Many variants of the LWE problem have been introduced in the literature, mostly with the goal of improving the efficiency of lattice-based cryptography. For example, papers have been devoted to the analysis of LWE when the error e has a non-Gaussian distribution and/or is very small [6, 16, 38], when the secret \(\mathbf { s}\) is sampled from a non-uniform distribution [2, 3, 5, 7, 12], or when the vectors \(\mathbf { a}\) are non-uniform [20, 23]. A long line of research has considered variants of LWE in which auxiliary information is provided about the secret \(\mathbf { s}\) [12, 15, 21, 31]. Extensions of LWE over more general rings have also been extensively studied, starting from the introduction of the Ring-LWE problem [29, 36, 37, 46]. Yet another notable variant of LWE is the learning with rounding (LWR) problem [4, 8, 9], in which the scalar product \(\langle \mathbf { a},\mathbf { s}\rangle \) is partly hidden not by adding some noise e, but by disclosing only its most significant bits.

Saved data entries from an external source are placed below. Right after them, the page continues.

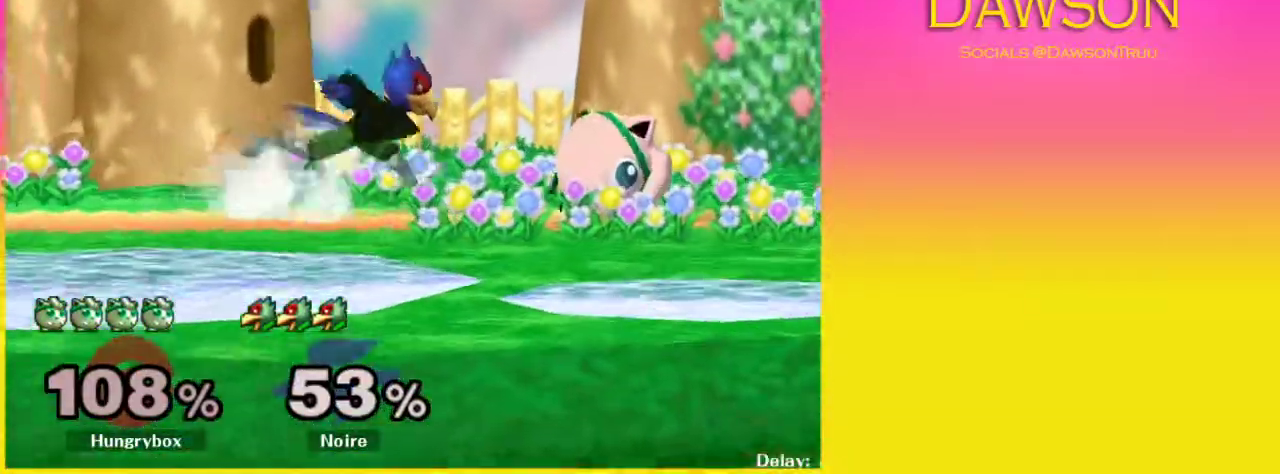
{"buttons": ["R1"], "left_stick": "down", "right_stick": "center", "events": [[50, "R1", "down"]]}
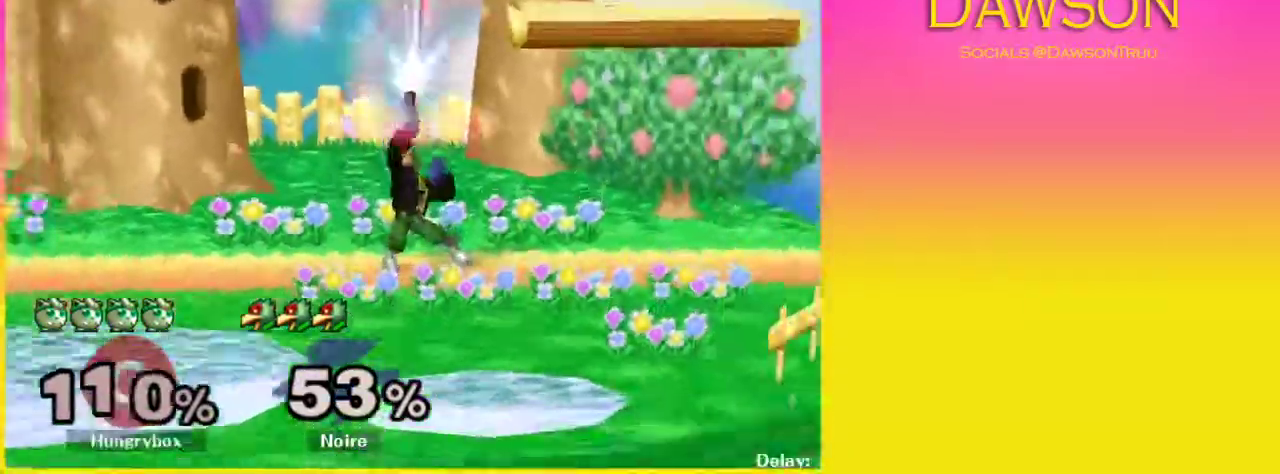
{"buttons": ["L1", "R1"], "left_stick": "right", "right_stick": "center", "events": [[283, "A", "down"], [283, "L1", "down"], [317, "left_stick", "right"], [350, "A", "up"], [417, "A", "down"], [467, "A", "up"]]}
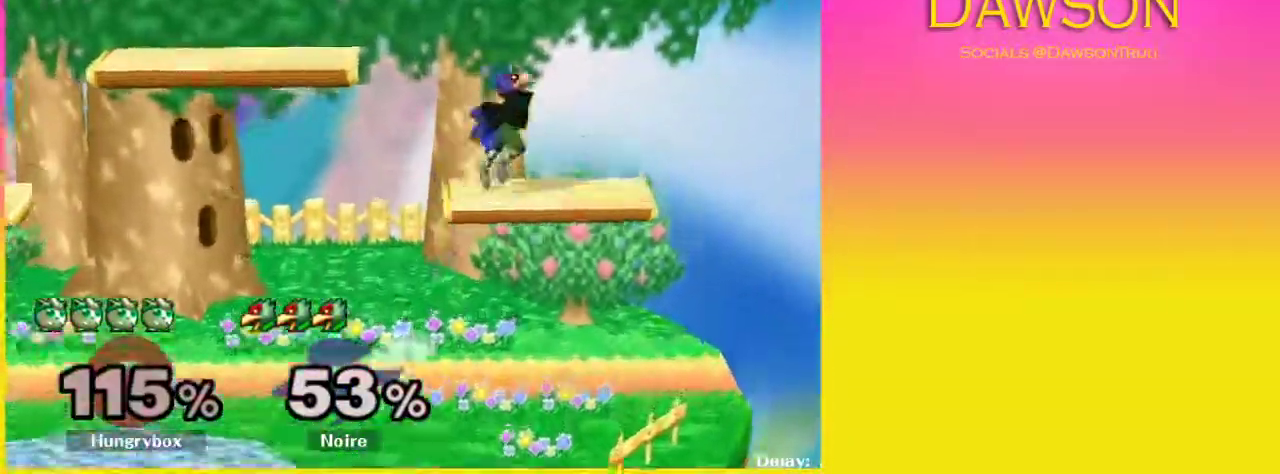
{"buttons": ["L1"], "left_stick": "up-left", "right_stick": "center", "events": [[17, "R1", "up"], [50, "left_stick", "up-left"], [100, "Y", "down"], [100, "left_stick", "left"], [183, "L1", "up"], [200, "A", "down"], [233, "L1", "down"], [267, "Y", "up"], [300, "left_stick", "up-left"], [367, "A", "up"]]}
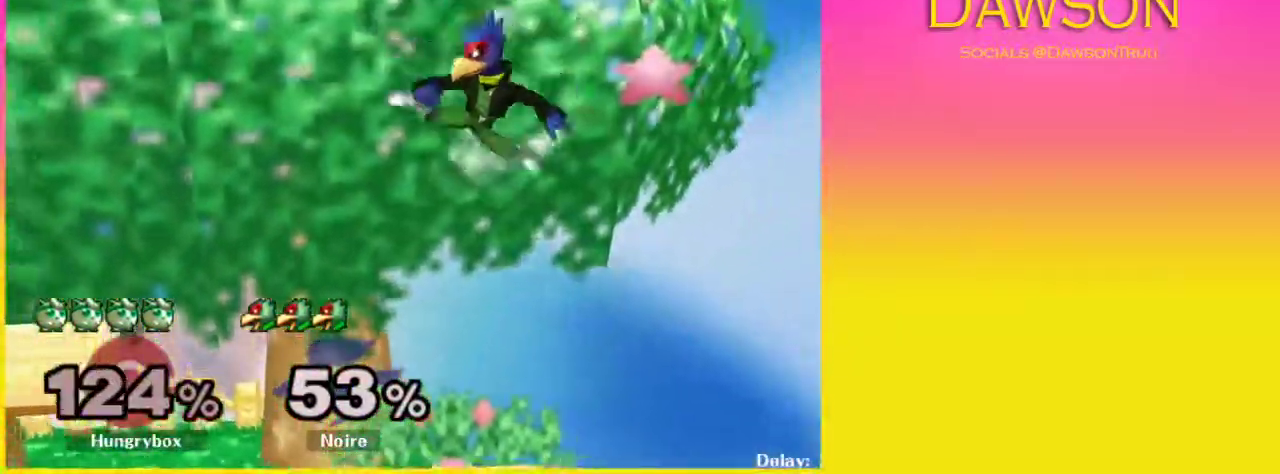
{"buttons": [], "left_stick": "left", "right_stick": "center", "events": [[100, "left_stick", "left"], [133, "L1", "up"], [300, "left_stick", "center"], [417, "left_stick", "left"]]}
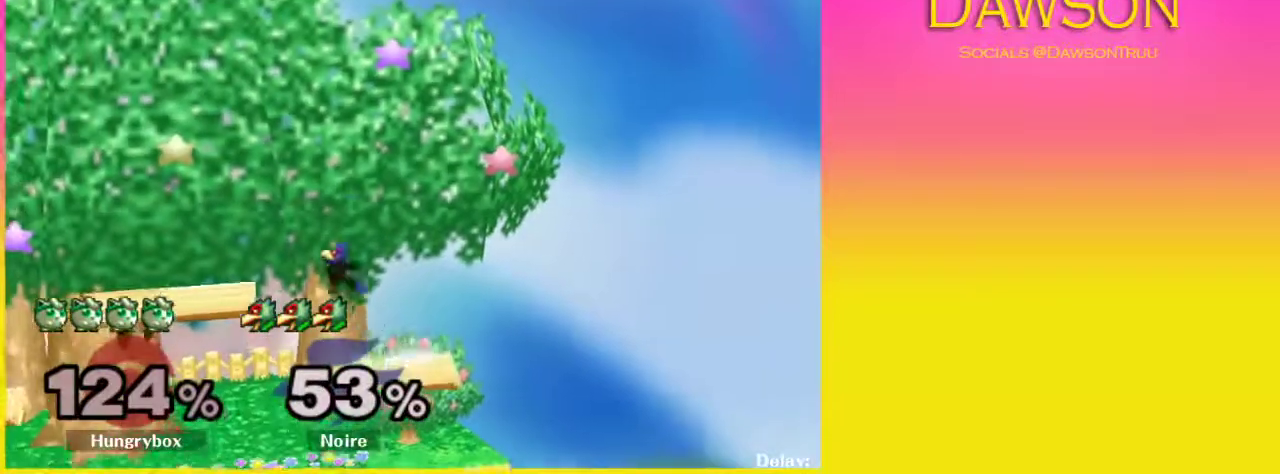
{"buttons": ["A"], "left_stick": "left", "right_stick": "center", "events": [[183, "A", "down"], [250, "A", "up"], [317, "A", "down"], [433, "A", "up"], [500, "A", "down"]]}
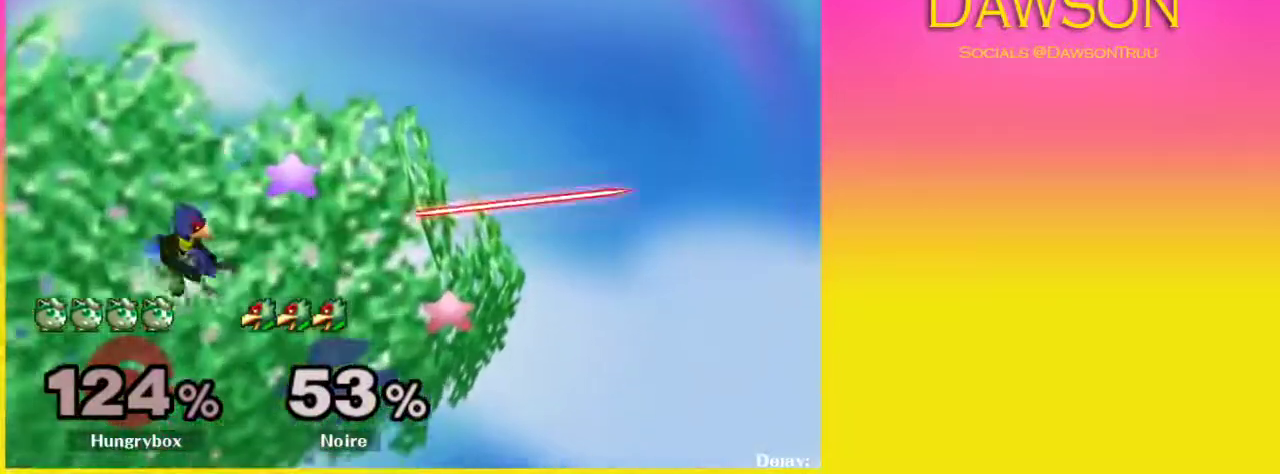
{"buttons": [], "left_stick": "left", "right_stick": "center", "events": [[133, "A", "up"]]}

Recently, further exotic variants have emerged in association with schemes submitted to the NIST postquantum cryptography standardization process. One can mention for example Compact-LWE [33, 34], which has been broken [11, 30, 48]; learning with truncation, considered in pqNTRUSign [24]; and Mersenne variants of Ring-LWE, introduced for ThreeBears [22] and Mersenne–756839 [1].

The ILWE Problem. In this paper, we introduce a simpler variant of LWE in which computations are carried out over \(\mathbb {Z}\) rather than \(\mathbb {Z}/q\mathbb {Z}\), i.e. without modular reduction. More precisely, we consider the problem which we call ILWE (“integer LWE”) of finding a vector \(\mathbf { s}\in \mathbb {Z}^n\) given polynomially many samples of the form \((\mathbf { a},\langle \mathbf { a},\mathbf {s}\rangle + e)\in \mathbb {Z}^{n+1}\), where \(\mathbf { a}\) and e follow fixed distributions on \(\mathbb {Z}\).

This problem may occur more naturally in statistical learning theory or numerical analysis than it does in cryptography; indeed, contrary to LWE, it is usually not hard. It can even be solved efficiently when the error e is much larger than the inner product \(\langle \mathbf {a},\mathbf { s}\rangle \) (but not superpolynomially larger), under relatively mild conditions on the distributions involved.

The fact that standard learning techniques like least squares regression should apply to this problem can be regarded as folklore, and is occasionally mentioned in special cases in the cryptographic literature (see e.g. [20, Sect. 7.6]). The main purpose of this work is to give a completely rigorous treatment of this question, and in particular to analyze the number of samples needed to solve ILWE both in an information-theoretic sense and using concrete algorithms.

ILWE and Side-Channel Attacks on BLISS. Our main motivation for studying the ILWE problem is a side-channel attack against the BLISS lattice-based signature scheme described by Espitau et al. at CCS 2017 [19].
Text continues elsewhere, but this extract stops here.